With Georgia-Florida falling on one of the best holidays of the year (candy, parties, hordes of scantily-clad women), plus our recent record against Florida, superstition is always in the air on this weekend.
UGA definitively wins annually in one department.
Whether you always hit up Brogen's at the St Simons Pier, rent a condo on Jekyll Island or simply destroy property down in Jacksonville, every Dawg has a superstition or tradition they follow over the annual WLOCP weekend. Some, such as the detailed ones over at a female UGA blogger's The Adventures of the Redshirt Senior, tilt more to the personal side.
I was not aware of the superstitions followed by some of the Dawgs on the team highlighted by UGA alum Mark Schlabach, from Blair Walsh's eating a mini box of Raisin Bran before every game since Oklahoma State '09 to Ben Jones' unusual warm-up routine:
Before every game, Jones goes through the early parts of pregame warm-ups in his bare feet. The junior center from Centreville, Ala., even practices snaps with quarterback Aaron Murray without wearing shoes."I did it during my senior year of high school," Jones said. "I was sleeping on the bus and we got to the stadium, and I didn't have time to put my shoes on. So I went through warm-ups in my bare feet. We ended up winning the game and had a great season.
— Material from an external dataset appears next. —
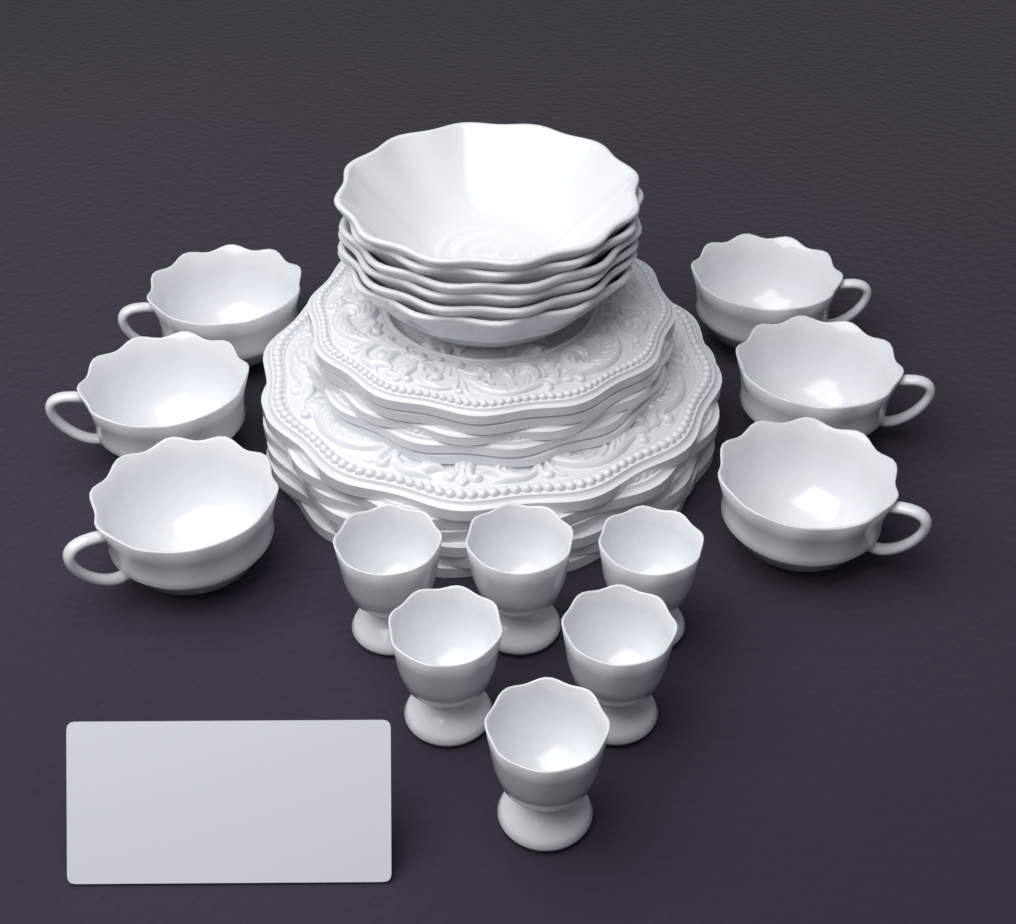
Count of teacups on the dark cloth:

I've done it ever since."
While "Shoeless Jones" is one of the more unusual football player rituals I've heard of, I particularly enjoyed this story I came across of an Erk Russell superstition...
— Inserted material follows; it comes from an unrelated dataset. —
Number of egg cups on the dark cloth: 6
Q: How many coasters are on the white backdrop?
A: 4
Erk took a scout team tight end, Robert Miles, on as a reserve defensive end after offensive coordinator Bill Pace offered him to Erk and remarked to Erk as an afterthought, "Robert Miles is a pansy." Erk utilized this comment with regularity a year later, throughout the 1980 season as a superstition during the championship run (read the full story here, from Vince Dooley's Tales from the 1980 Georgia Bulldogs).
At the end of the day though, traditions and superstitions are one of the great things to pass from generation to generation of players and fans, and it makes college football's heritage richer and more enjoyable than the bland, corporate NFL.
Whatever your superstition is, whether it happens in Atlanta or down on the pier in the Golden Isles, enjoy your Cocktail Party weekend.